What is being asked –
In the rows below, copy out word for word every line starting at the line that contains "კაბელი iphone მეტალის" and ending at the line that contains "19 Jul 2026", both included. Leave out the picture markers.

# # # #

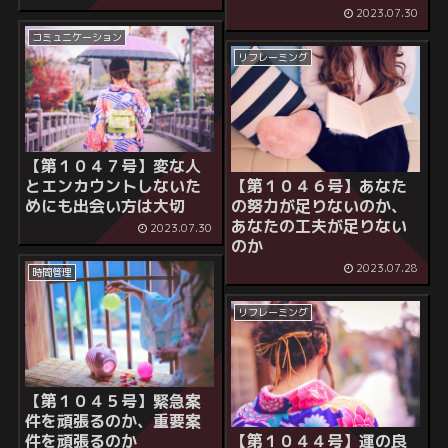
2023.07.30
コミュニケーション
リフレーミング
【第１０４７号】変な人
【第１０４６号】あなた
とエンカウントしないた
の努力が足りないのか、
めにも出会い方は大切
あなたの工夫が足りない
2023.07.30
のか
2023.07.28
時間管理
リフレーミング
【第１０４５号】緊急案
件を頑張るのか、重要案
【第１０４４号】運の良
件を頑張るのか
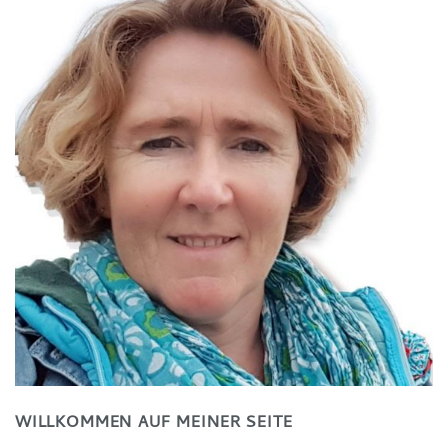
WILLKOMMEN AUF MEINER SEITE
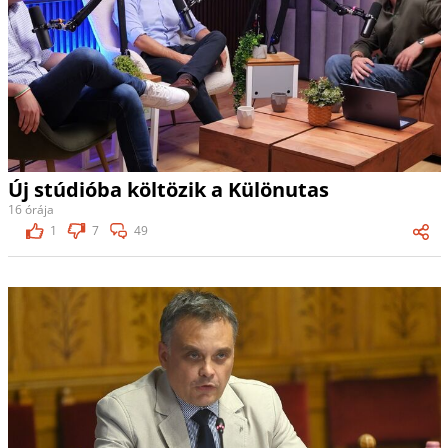
Új stúdióba költözik a Különutas
16 órája
1
7
49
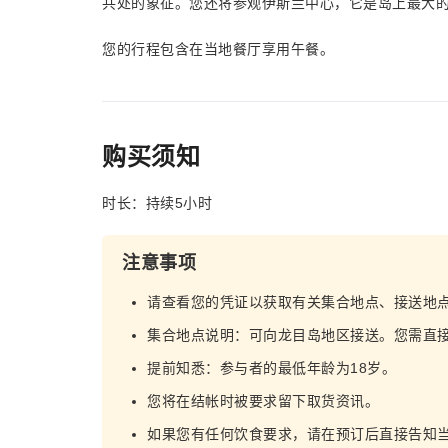
共处的象征。您还将参观伊斯兰中心，它是岛上最大
您的行程包含在当地餐厅享用午餐。
购买须知
时长：持续5小时
注意事项
请查看您的凭证以获取有关集合地点、接送地
集合地点说明：可向龙目岛地区接送。您需直
提前知悉：参与者的最低年龄为18岁。
您将在结帐时被要求留下取货资讯。
如果您有任何饮食要求，请在预订后直接告知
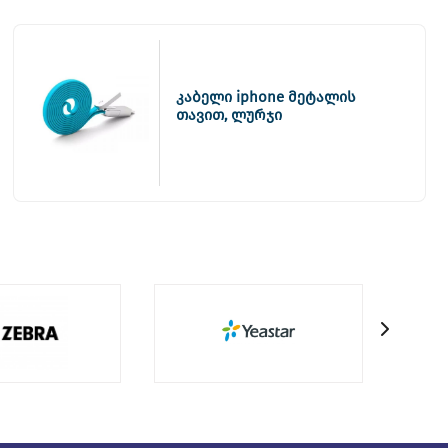
კაბელი iphone მეტალის
თავით, ლურჯი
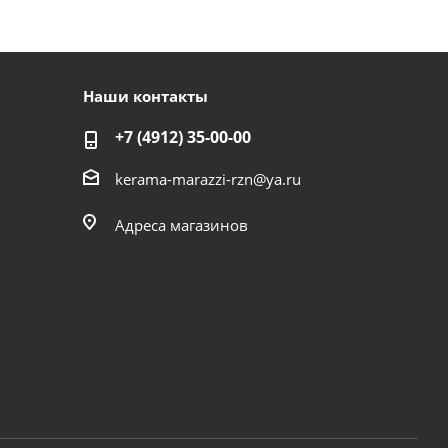
Наши контакты
+7 (4912) 35-00-00
kerama-marazzi-rzn@ya.ru
Адреса магазинов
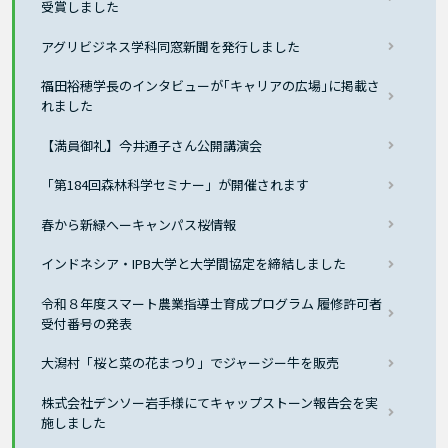
受賞しました
アグリビジネス学科同窓新聞を発行しました
福田裕穂学長のインタビューが｢キャリアの広場｣に掲載さ
れました
【満員御礼】今井通子さん公開講演会
「第184回森林科学セミナー」が開催されます
春から新緑へーキャンパス桜情報
インドネシア・IPB大学と大学間協定を締結しました
令和８年度スマート農業指導士育成プログラム 履修許可者
受付番号の発表
大潟村「桜と菜の花まつり」でジャージー牛を販売
株式会社デンソー岩手様にてキャップストーン報告会を実
施しました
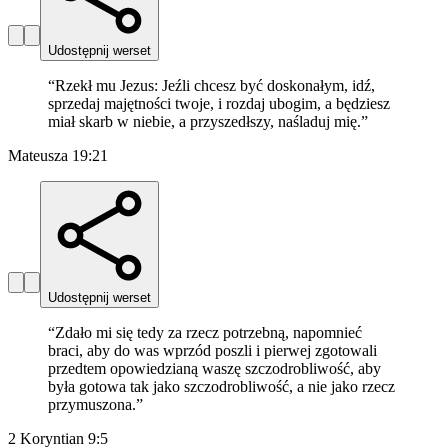
Udostępnij werset
“
Rzekł mu Jezus: Jeźli chcesz być doskonałym, idź,
sprzedaj majętności twoje, i rozdaj ubogim, a będziesz
miał skarb w niebie, a przyszedłszy, naśladuj mię.
”
Mateusza 19:21
Udostępnij werset
“
Zdało mi się tedy za rzecz potrzebną, napomnieć
braci, aby do was wprzód poszli i pierwej zgotowali
przedtem opowiedzianą waszę szczodrobliwość, aby
była gotowa tak jako szczodrobliwość, a nie jako rzecz
przymuszona.
”
2 Koryntian 9:5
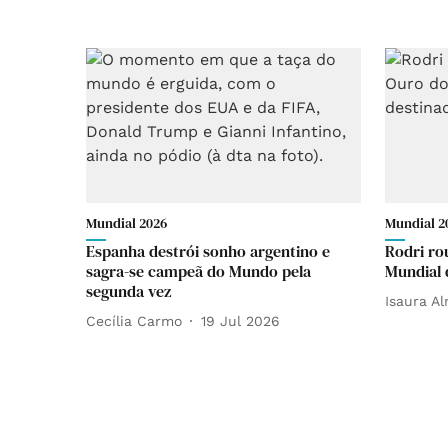
Mundial 2026
Mundial 2
Espanha destrói sonho argentino e
Rodri ro
sagra-se campeã do Mundo pela
Mundial 
segunda vez
Isaura A
Cecília Carmo
19 Jul 2026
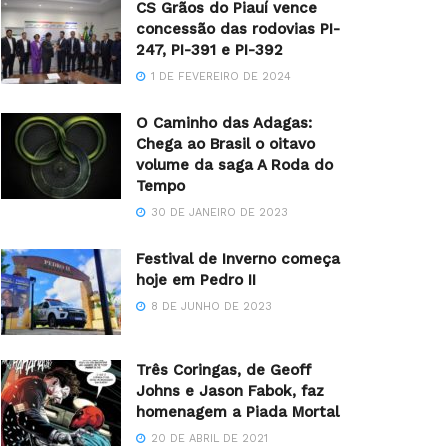
CS Grãos do Piauí vence
concessão das rodovias PI-
247, PI-391 e PI-392
1 DE FEVEREIRO DE 2024
O Caminho das Adagas:
Chega ao Brasil o oitavo
volume da saga A Roda do
Tempo
30 DE JANEIRO DE 2023
Festival de Inverno começa
hoje em Pedro II
8 DE JUNHO DE 2023
Três Coringas, de Geoff
Johns e Jason Fabok, faz
homenagem a Piada Mortal
20 DE ABRIL DE 2021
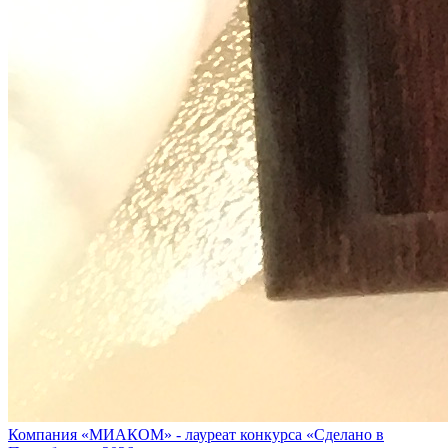
Компания «МИАКОМ» - лауреат конкурса «Сделано в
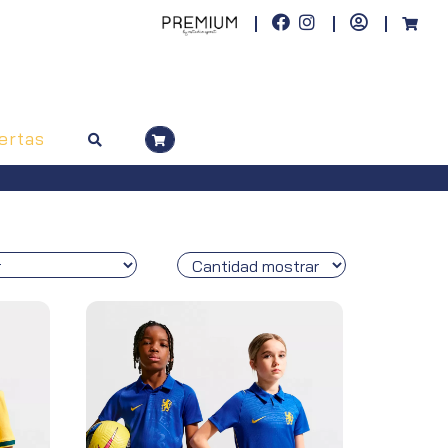
ertas
superiores a 100€)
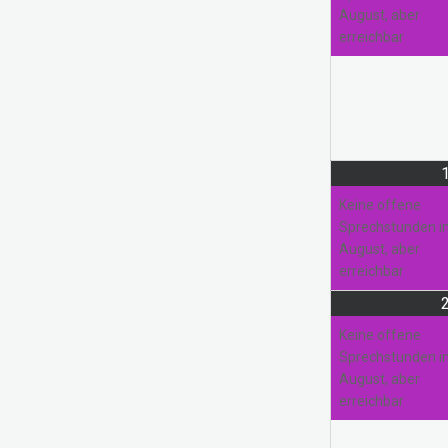
August, aber
erreichbar
Pausierende Projekte
Kreativwerkstatt
Nadel und Faden
Keine offene
Sprechstunden 
August, aber
erreichbar
Keine offene
Sprechstunden 
August, aber
erreichbar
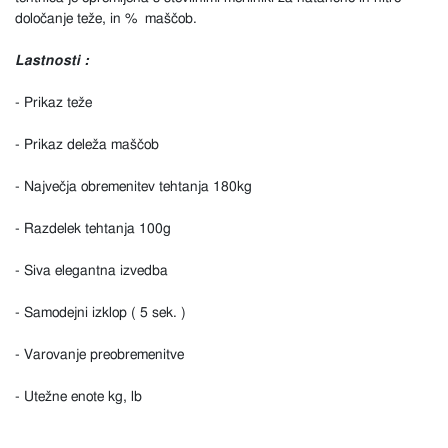
določanje teže, in % maščob.
Lastnosti :
- Prikaz teže
- Prikaz deleža maščob
- Največja obremenitev tehtanja 180kg
- Razdelek tehtanja 100g
- Siva elegantna izvedba
- Samodejni izklop ( 5 sek. )
- Varovanje preobremenitve
- Utežne enote kg, lb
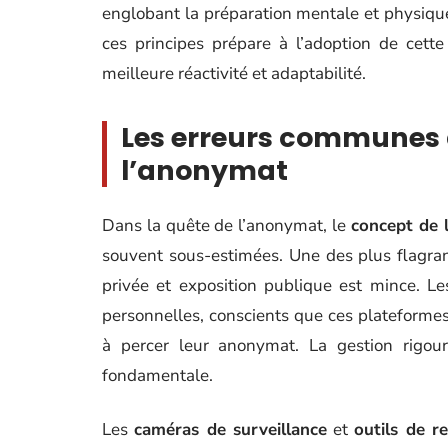
englobant la préparation mentale et physiq
ces principes prépare à l’adoption de cett
meilleure réactivité et adaptabilité.
Les erreurs communes à
l’anonymat
Dans la quête de l’anonymat, le
concept de 
souvent sous-estimées. Une des plus flagra
privée et exposition publique est mince. Le
personnelles, conscients que ces plateforme
à percer leur anonymat. La gestion rigour
fondamentale.
Les
caméras de surveillance
et
outils de r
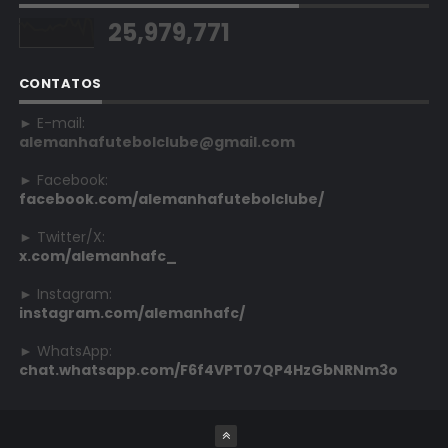
25,979,771
CONTATOS
► E-mail:
alemanhafutebolclube@gmail.com
► Facebook:
facebook.com/alemanhafutebolclube/
► Twitter/X:
x.com/alemanhafc_
► Instagram:
instagram.com/alemanhafc/
► WhatsApp:
chat.whatsapp.com/F6f4VPT07QP4HzGbNRNm3o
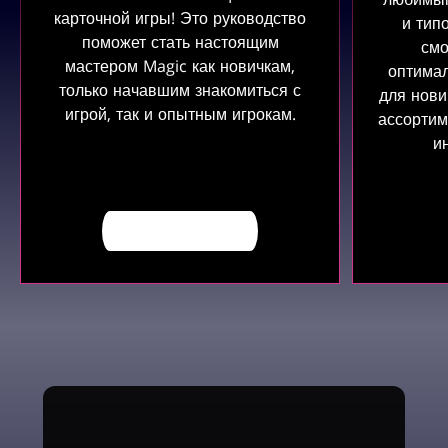
карточной игры! Это руководство
и тип
поможет стать настоящим
смо
мастером Magic как новичкам,
оптима
только начавшим знакомиться с
для нови
игрой, так и опытным игрокам.
ассортим
и
ПОДРОБНЕЕ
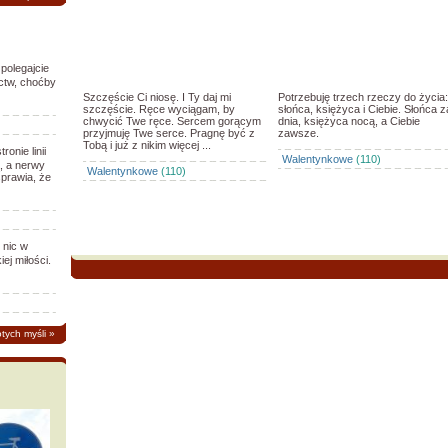
polegajcie
actw, choćby
Szczęście Ci niosę. I Ty daj mi
Potrzebuję trzech rzeczy do życia:
szczęście. Ręce wyciągam, by
słońca, księżyca i Ciebie. Słońca z
chwycić Twe ręce. Sercem gorącym
dnia, księżyca nocą, a Ciebie
przyjmuję Twe serce. Pragnę być z
zawsze.
Tobą i już z nikim więcej ...
ronie linii
Walentynkowe
(110)
ą, a nerwy
Walentynkowe
(110)
sprawia, że
 nic w
ej miłości.
otych myśli
»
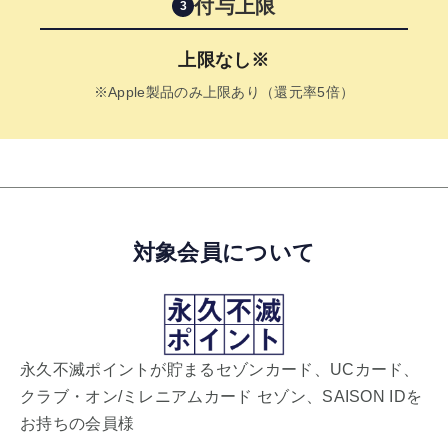
付与上限
3
上限なし※
※Apple製品のみ上限あり（還元率5倍）
対象会員について
永久不滅ポイントが貯まるセゾンカード、UCカード、
クラブ・オン/ミレニアムカード セゾン、SAISON IDを
お持ちの会員様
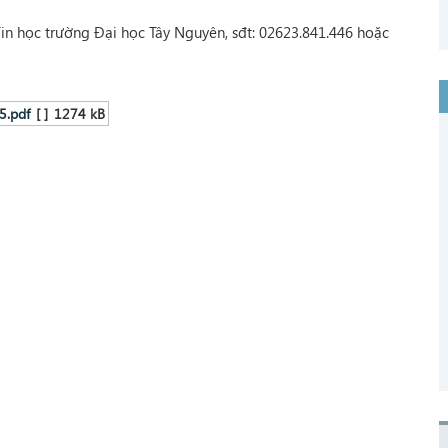
in học trường Đại học Tây Nguyên, sđt: 02623.841.446 hoặc
5.pdf
[ ]
1274 kB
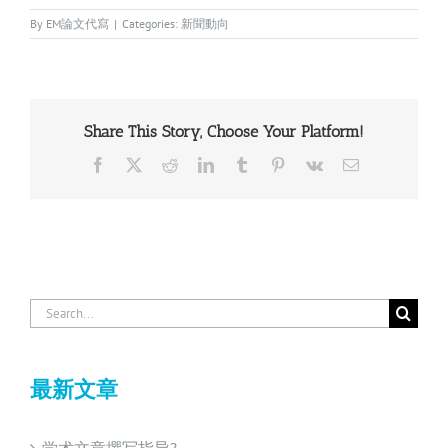
By
EM論文代寫
|
Categories:
新聞動向
Share This Story, Choose Your Platform!
Facebook
X
Reddit
LinkedIn
Tumblr
Pinterest
Vk
Email
Search
for:
最新文章
学术文章撰写指导?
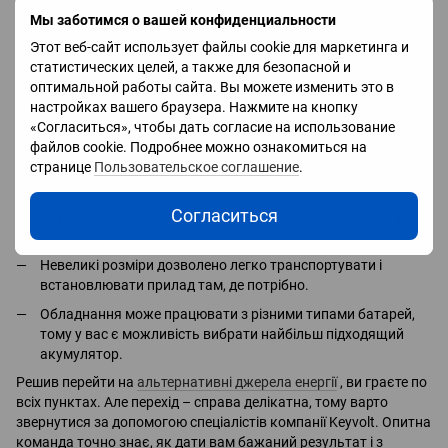
інвертори
не обмежені і включають в себе ще ряд плюсів:
Мы заботимся о вашей конфиденциальности
КПД 98% дозволяє зменшити витрати на комунальні
Этот веб-сайт использует файлы cookie для маркетинга и
послуги або повністю зменшити вашу залежність від
статистических целей, а также для безопасной и
мережі.
оптимальной работы сайта. Вы можете изменить это в
Ви можете контролювати роботу інвертора за допомогою
настройках вашего браузера. Нажмите на кнопку
спеціального додатка на смартфоні або комп'ютері.
«Согласиться», чтобы дать согласие на использование
файлов cookie. Подробнее можно ознакомиться на
Інветор sun 12k sg05lp3 eu оснащений вбудованим
странице
Пользовательское соглашение
.
контролером заряду, за рахунок чого система самостійно
вибирає робочий режим.
Согласиться
Захист від перенапряжения забезпечує надійну роботу
пристрою поза залежністю від умов використання.
Невеликі розміри дозволено легко транспортувати і
встановлювати прилад там, де потрібно.
Обладнання може працювати з різними типами батарей,
тому у вас є можливість вибрати найбільш підходящий
акумулятор.
Решив перейти на
альтернативні джерела енергії
, ви граєте по
всіх пунктах. Але перехід – справа делікатна, тому варто
звернутися за допомогою спеціалістів компанії Keyvolt. Опитна
команда точно знає, як дати вам бажаний результат і з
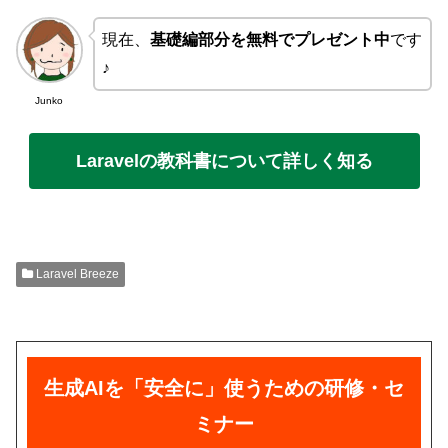
現在、
基礎編部分を無料でプレゼント中
です
♪
Junko
Laravelの教科書について詳しく知る
Laravel Breeze
生成AIを「安全に」使うための研修・セ
ミナー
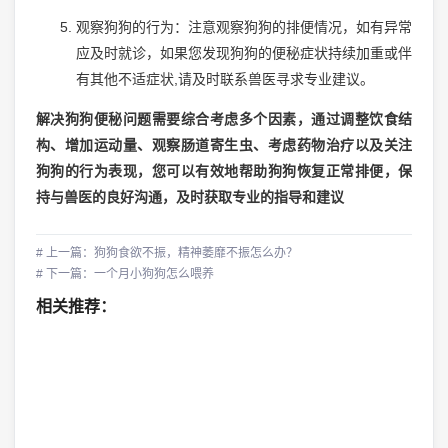
观察狗狗的行为：注意观察狗狗的排便情况，如有异常
应及时就诊，如果您发现狗狗的便秘症状持续加重或伴
有其他不适症状,请及时联系兽医寻求专业建议。
解决狗狗便秘问题需要综合考虑多个因素，通过调整饮食结
构、增加运动量、观察肠道寄生虫、考虑药物治疗以及关注
狗狗的行为表现，您可以有效地帮助狗狗恢复正常排便，保
持与兽医的良好沟通，及时获取专业的指导和建议
# 上一篇：狗狗食欲不振，精神萎靡不振怎么办？
# 下一篇：一个月小狗狗怎么喂养
相关推荐：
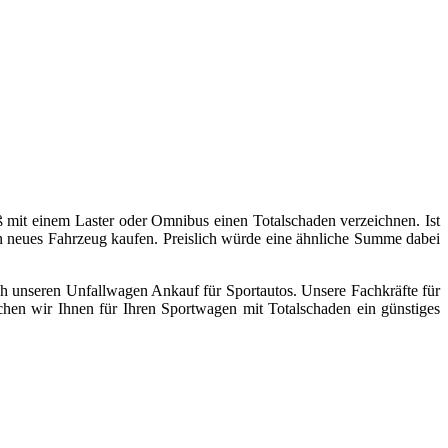
 mit einem Laster oder Omnibus einen Totalschaden verzeichnen. Ist
ein neues Fahrzeug kaufen. Preislich würde eine ähnliche Summe dabei
ich unseren Unfallwagen Ankauf für Sportautos. Unsere Fachkräfte für
chen wir Ihnen für Ihren Sportwagen mit Totalschaden ein günstiges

# # # #

Answer space –
კაბელი iphone მეტალის
თავით, ლურჯი
Наши контакты
+7 (4912) 35-00-00
kerama-marazzi-rzn@ya.ru
Адреса магазинов
受賞しました
アグリビジネス学科同窓新聞を発行しました
福田裕穂学長のインタビューが｢キャリアの広場｣に掲載さ
れました
【満員御礼】今井通子さん公開講演会
「第184回森林科学セミナー」が開催されます
春から新緑へーキャンパス桜情報
インドネシア・IPB大学と大学間協定を締結しました
令和８年度スマート農業指導士育成プログラム 履修許可者
受付番号の発表
大潟村「桜と菜の花まつり」でジャージー牛を販売
株式会社デンソー岩手様にてキャップストーン報告会を実
施しました
Udostępnij werset
“
Rzekł mu Jezus: Jeźli chcesz być doskonałym, idź,
sprzedaj majętności twoje, i rozdaj ubogim, a będziesz
miał skarb w niebie, a przyszedłszy, naśladuj mię.
”
Mateusza 19:21
Udostępnij werset
“
Zdało mi się tedy za rzecz potrzebną, napomnieć
braci, aby do was wprzód poszli i pierwej zgotowali
przedtem opowiedzianą waszę szczodrobliwość, aby
była gotowa tak jako szczodrobliwość, a nie jako rzecz
przymuszona.
”
2 Koryntian 9:5
Mundial 2026
Mundial 2
Espanha destrói sonho argentino e
Rodri ro
sagra-se campeã do Mundo pela
Mundial 
segunda vez
Isaura A
Cecília Carmo
19 Jul 2026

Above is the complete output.